Some critics have defined this as “the problem. Pixies no longer seem a little strange, or in need of excuse. They seem like a really pretty good alt-rock band…”
No they don’t sound ‘strange’. But then given that we’re talking about an older group of musicians now, who have spent the 13 years between albums continually working (in music and…. magic) they were never going to sound as they did before. For critics to criticise them for just this, for not sounding like Pixies of old, is both naive and hypocritical. They’d be the first in line (definitely Pitchfork handing down their 1.0 and 2.0 reviews from their throne of pretension) should they have tried.
I’ve read that Gil Norton, when meeting the band to discuss recording new material and the weight of expcatiation, told Frank Black to approach the song writing not as if this were the first new Pixies album in 13 years but, instead, to do so as if the band had been off touring outer space. Accordingly it’s a collection from a band that carried on evolving in their style away from our ears. Instead of ‘picking up where we left off’ it’s catching up with friends and finding out where the intervening years have lead them.
Then, to further ease the pressure… release it in segments not as THE FIRST NEW PIXIES ALBUM IN OVER A DECADE (P.S: NO KIM DEAL).
It was an undoubtedly savvy move. It allowed them to not only test the waters and gauge reception to their new material (surprisingly not all overly positive) in a gentler way than the conventional album-roll-out and the expected press hype around the first new Pixies album in 13 years would allow. It also gave those of us who adore the band that little something extra in having the three EPs on vinyl. Besides; who does convention roll-outs these days?
Now the dust seems to have settled.
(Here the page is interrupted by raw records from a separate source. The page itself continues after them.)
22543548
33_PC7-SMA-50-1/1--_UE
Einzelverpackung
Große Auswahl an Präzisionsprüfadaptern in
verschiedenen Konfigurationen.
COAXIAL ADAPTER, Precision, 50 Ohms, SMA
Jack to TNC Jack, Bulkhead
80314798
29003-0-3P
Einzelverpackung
The band have released a new video for Ring The Bell and are gearing up for another tour. Surely the downside of having only just, technically, having released a ‘new album’ when the songs have been drip-fed out for over a year is that, I’m sure, the press is already forming the questions “so… what now?”
Whatever it is, I wait the eager anticipation: it’s so good to have them back.